I diligently scrawled some stuff down and on the weekend I found the piece of paper where I wrote these 10 dreams four months earlier. I was surprised at how subconsciously far I have traveled this year towards doing the all the things that I would do if I was no longer afraid.
Now I share my dreams with you.
If I wasn’t afraid I would…
Live in Thailand. I am not there yet, but after six trips I am totally in love with the place. I feel both peace and connection there. When I arrive it feels as though I am arriving home. I cry every time I leave. I am convinced I have a deeper purpose and reason for being there other than that the fact that it is a great holiday destination. Husband and I are working on our master plan to be able to spend more time there with a ‘research’ trip next month.
Start a blog (TICK). Thank you for reading!

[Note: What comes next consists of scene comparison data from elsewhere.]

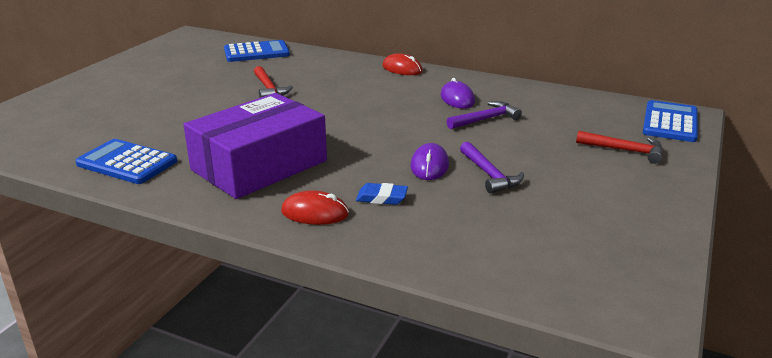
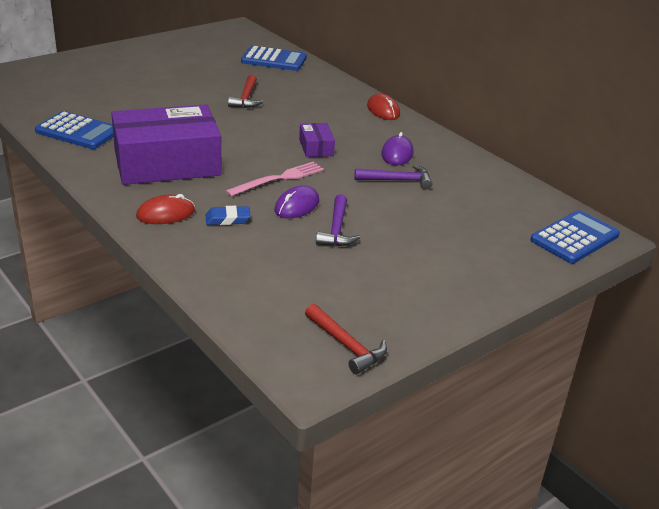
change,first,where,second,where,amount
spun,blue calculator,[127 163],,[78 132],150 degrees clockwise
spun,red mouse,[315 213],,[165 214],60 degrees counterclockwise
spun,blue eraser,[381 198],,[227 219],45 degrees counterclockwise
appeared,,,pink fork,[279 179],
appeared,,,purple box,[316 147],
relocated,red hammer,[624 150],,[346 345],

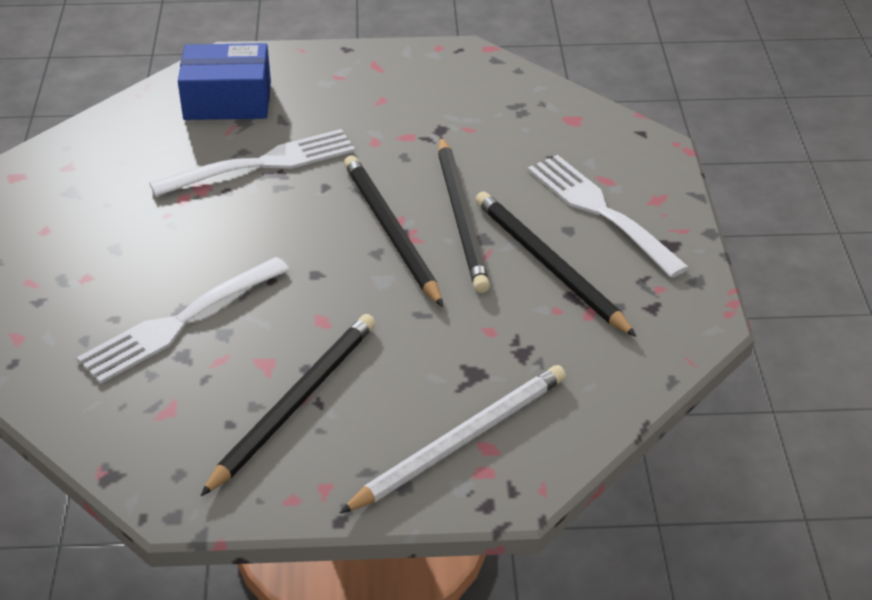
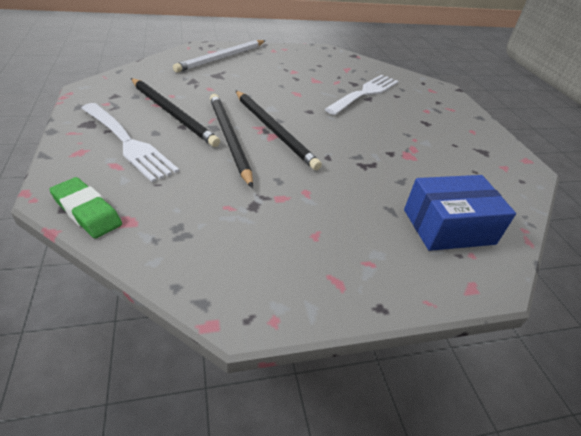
change,first,where,second,where,amount
appeared,,,green eraser,[87 211],
missing,white fork,[262 164],,,
missing,black pencil,[295 403],,,

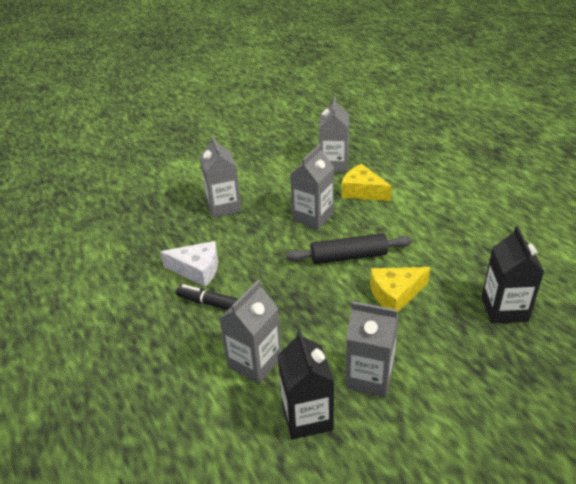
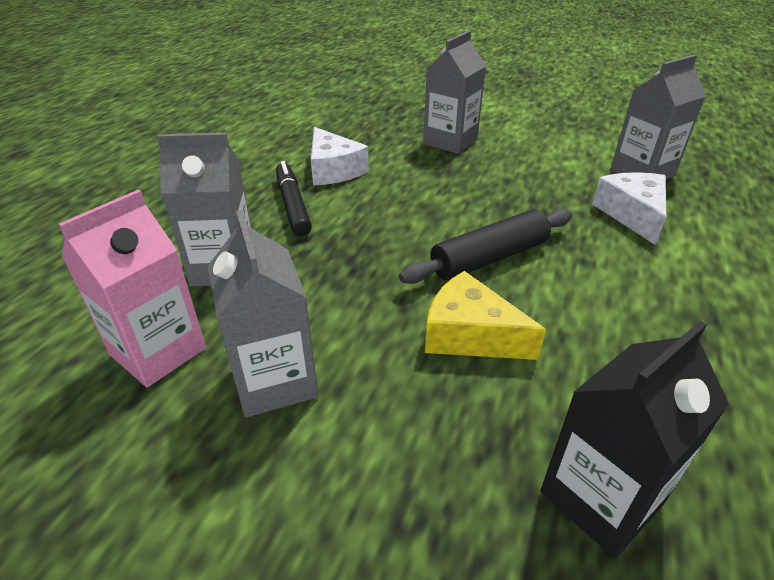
change,first,where,second,where,amount
colour,black carton,[307 416],pink carton,[158 351],
spun,black rolling pin,[349 257],,[489 258],75 degrees counterclockwise
colour,yellow cheese,[362 191],white cheese,[632 214],
missing,grey carton,[313 217],,,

Get another cat. Now, this is always going to be on my ‘to do’ list, because one cat is never quite enough for a cat lady. BUT at the moment I want to stay married and I really like my husband. So for the time being a second cat will have to wait. Poor kitty.
Enter a full ironman. Hmmm, like leaving Thailand, I cry every time I watch an ironman finishing video so I am sure I am getting closer and this will be me one day. I want to be an ironman. I want to hear Mike Reilly calling my name on the finish line. I don’t care how many hours I take. I am googling events and find myself at the stage that psychology would call ‘pre motivation.’ Achieving this goal means shifting some other priorities in my life which I am not sure that I have the space for just yet.
Write more (TICK).
Do more art. I actually was an arty little girl growing up rather than a sporty little girl. During my twenties and thirties I have expended all my leisure time throwing myself into sports related pursuits. Which isn’t a bad thing, but I used to love drawing, ceramics and poetry. Watch this space for more creative adventures.
Start my own business. Seeds are sown and pitches have been made but I can’t spill the story.
More to another country for a year. No immediate progress here, but life is long. Girlfriends and I have many great plans for retirement that include Italy, cats and olives. (Sorry husbands.)
Volunteer overseas. This is something I have ALWAYS wanted to do with my social work and public health stuff but never had the self-gumption nor the support from a partner – but this year it seems that I have both. I may have the opportunity to do some mental health work in Cambodia with my family in December. Stay tuned.
Jump off something high. Notice how this is the last thing on my top ten list? I spend my weekends watching the husband BASE jump and para-glide. Now by default I look at which way the wind is going to check if it is the right wind for jumping. It puts the fear of death into me. I dislike space and air and falling. I realise that this is a goal I am not going to get anywhere with unless I take action myself (and if I don’t I will have nothing ever to write in this section), so I just told the jumping husband maybe skydiving is in order for my birthday this year. GULP.
What would you do tomorrow if you were not afraid?
I dare you to write it down and watch the magic happen.